Spring break of my freshman year of college, nineteen years old and in desperate need of wandering after months of drudging through calculus and chemistry, I loaded my dusty Volkswagen with food and gear and left the snow-swept peaks of Montana behind to spend a week as a desert vagabond. Three nights of that week I spent in the canyon of the Colorado River outside Moab, Utah, where sunlight and desert and river converged beside the slow-moving meanders of green water.
Time ran a little differently there, as it does on all rivers; not the linear mechanical time we are caged by in cities, but flowing, cyclical, sacred. Time was measured by moon and sun, star and water; I woke with the dawn and went to sleep as the stars came out, looked for camp when the sun neared the horizon and waited for morning to crest the canyon walls before meandering down to the riverbank with my thermos of stolen dining-hall tea. Beside the river there was none of the stressed time of what we call "civilization"; no deadlines, no classes, no work shifts, just sky and water and earth. For those few days I lived to the rhythms of river and weather, armed with only my gear, my notebook, and a copy of Ed Abbey's Desert Solitaire.
There is a tranquility in that place beyond words, where river and desert meet; time measured in the slide of golden sunlight over red-rock cliffs, in the glittering touch of starlight on the silt-laden green water at their feet, is something indescribably beyond the mechanized drone of the city. Here was the stillness, the quiet peace of the desert that Abbey spoke of. I rarely knew what day it was, and even more rarely knew the mechanical time; if the sun was up it was time for breakfast, if it was going down it was time to camp, and there were at least a few more nights between this wordless peace and my return to school. Each morning I would stand beside the water, toes pale with cold in my Chacos, and watch the Colorado meander wide and slow between startlingly vertical cliffs of varnish-streaked sandstone. I had stepped into the river of universal time, the realm of earth and water and sky, and left behind for these few days at least the artificial chains of ticking clocks and deadlines; in the cold spring air of the river canyon, battered fleece hat tugged low over my ears and my only pair of jeans slowly turning red with desert dust, I was free.
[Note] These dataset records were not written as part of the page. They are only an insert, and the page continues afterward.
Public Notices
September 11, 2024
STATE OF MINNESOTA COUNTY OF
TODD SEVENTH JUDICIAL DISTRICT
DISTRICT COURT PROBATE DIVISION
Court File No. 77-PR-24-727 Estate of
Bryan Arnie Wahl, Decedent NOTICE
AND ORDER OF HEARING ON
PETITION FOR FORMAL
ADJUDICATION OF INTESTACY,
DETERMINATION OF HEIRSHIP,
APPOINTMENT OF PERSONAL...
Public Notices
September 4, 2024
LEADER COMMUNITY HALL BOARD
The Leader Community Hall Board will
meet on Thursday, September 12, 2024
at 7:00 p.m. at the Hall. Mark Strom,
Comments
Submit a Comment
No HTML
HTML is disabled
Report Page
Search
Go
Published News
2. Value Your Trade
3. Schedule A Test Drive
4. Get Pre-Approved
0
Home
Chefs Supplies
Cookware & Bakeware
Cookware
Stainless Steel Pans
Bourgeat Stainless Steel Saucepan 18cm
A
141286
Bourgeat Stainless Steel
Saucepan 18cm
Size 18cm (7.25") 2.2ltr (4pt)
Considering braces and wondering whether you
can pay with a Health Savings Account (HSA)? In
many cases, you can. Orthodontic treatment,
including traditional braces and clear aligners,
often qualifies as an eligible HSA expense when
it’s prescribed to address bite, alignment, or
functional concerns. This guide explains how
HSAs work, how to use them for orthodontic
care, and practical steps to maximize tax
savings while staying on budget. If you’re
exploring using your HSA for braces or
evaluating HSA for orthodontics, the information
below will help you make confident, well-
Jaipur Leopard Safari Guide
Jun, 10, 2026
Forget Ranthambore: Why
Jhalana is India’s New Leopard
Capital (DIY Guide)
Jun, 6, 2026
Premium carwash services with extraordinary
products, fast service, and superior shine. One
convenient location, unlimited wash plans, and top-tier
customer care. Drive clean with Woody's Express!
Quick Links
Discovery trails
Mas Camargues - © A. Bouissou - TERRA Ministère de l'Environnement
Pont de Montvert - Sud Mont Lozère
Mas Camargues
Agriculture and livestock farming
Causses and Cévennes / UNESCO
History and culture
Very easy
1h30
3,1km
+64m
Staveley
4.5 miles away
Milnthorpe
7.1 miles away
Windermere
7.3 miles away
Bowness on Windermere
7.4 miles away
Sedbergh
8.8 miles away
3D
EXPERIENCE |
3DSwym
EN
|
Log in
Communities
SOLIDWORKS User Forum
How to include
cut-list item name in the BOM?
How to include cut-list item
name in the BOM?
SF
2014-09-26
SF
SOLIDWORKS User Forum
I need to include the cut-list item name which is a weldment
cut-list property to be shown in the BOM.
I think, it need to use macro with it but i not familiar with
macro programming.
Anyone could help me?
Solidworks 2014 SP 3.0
Eventually my return to the real world loomed, fierce and implacable, and I drove myself twelve hours of empty highways back to Bozeman. I had essays to write, rent to pay; for a while at least I would have to leave the Colorado behind. Eventually I wandered onto other rivers, to the Gallatin framed by tumbled boulders and ten thousand foot peaks and the Yellowstone with its wandering bison; but there remained something special about those days alone in the red-rock canyon of the Colorado, something different in the way desert and river had met beneath the clear spring sky. To this day I have no name for it, and I don’t think I ever will.
Sometimes I still cast my memories back to those days and nights on the river; to dawn on cool green water and sheer red rock, sunset over wind-carved towers, the rustle of bare oaks beside the bank and the shadows of ravens chasing their owners across the blaze of red-gold thrown back by the framing cliffs at sunset. What I found in the red-rock canyon of the Colorado was something different, unique, where sunlight and desert and river converged; something still with that deep quiet only the desert can hold, simple as the slide of sunlight over the canyon walls and complex beyond the capacity of humanity. Listening to the smooth ripples of green water over red rock, the muted susurrations of the current at dawn, I began to understand why Abbey called Utah’s canyon country “the most beautiful place on earth.” Words, though, will always fall short when trying to describe this feeling, this idea of "river time" that flows so differently from the tyranny of alarm and deadline. Colorado or Skykomish, desert or forest, time runs different with rivers, and those who run them are caught in the spell; it is just one of the river’s many gifts, a reminder that there is more to the world we live in than the constructed schedules of our city lives. Like all the gifts given by wild rivers, it is one I treasure with every float and whitewater run.